The homeless crisis in Los Angeles continues to grow. 

On this Veterans Day there are nearly 40,000 homeless vets in the country and about 10% are in LA County.

FOX 11’s Phil Shuman wanted to know what was working and what was helping to get people off the streets. Shuman spent the day with Volunteers of America Los Angeles, the local office of a nationwide social service agency under contract with the Veterans Administration.

That brought him to a home on a residential street in Koreatown, an old two-story Victorian home tucked in-between apartment buildings. It’s now considered “transitional housing’’ for vets and has a license for 40 beds. 

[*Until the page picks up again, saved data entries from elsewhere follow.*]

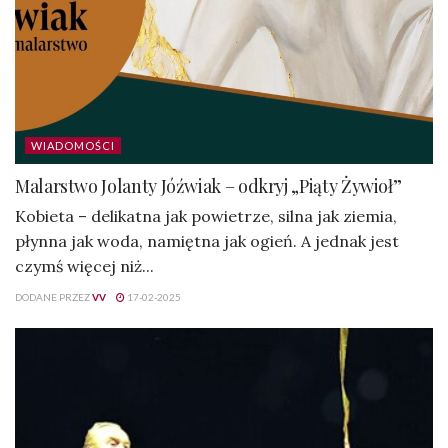
WIADOMOŚCI
Malarstwo Jolanty Jóźwiak – odkryj „Piąty Żywioł”
Kobieta – delikatna jak powietrze, silna jak ziemia,
płynna jak woda, namiętna jak ogień. A jednak jest
czymś więcej niż...
DODANE PRZEZ
VV
17-02-2025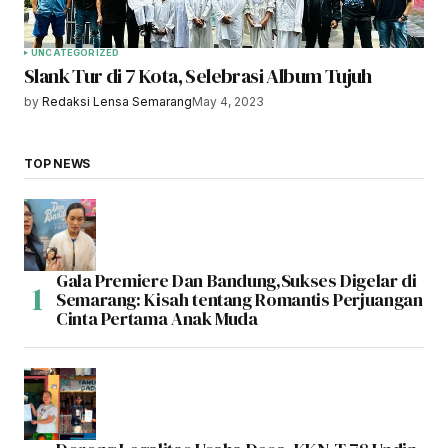
UNCATEGORIZED
Slank Tur di 7 Kota, Selebrasi Album Tujuh
by
Redaksi Lensa Semarang
May 4, 2023
TOP NEWS
Gala Premiere Dan Bandung,Sukses Digelar di
Semarang: Kisah tentang Romantis Perjuangan
Cinta Pertama Anak Muda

Here, men like Chris and Sean, both SoCal vets who were in the Army, have spent years on the streets with financial, mental, physical, and family troubles. But here they get a chance to reset and rebuild. They were referred to transitional housing by the VA, they get room and board, of course, but also counselling, job placement help, medical assistance, and whatever they need.

They also get people to talk to who care about them, which sounds simple but is often taken for granted. Rebuilding a broken life is a long, slow process that ideally will end up with them in what’s referred to as “permanent supportive housing”.

Much has been made, and rightly so called “service resistant” people who prefer to live on the street, many in harsh conditions of squalor, for their own reasons, battling their own demons… but if you want help and reach out for it, it is there.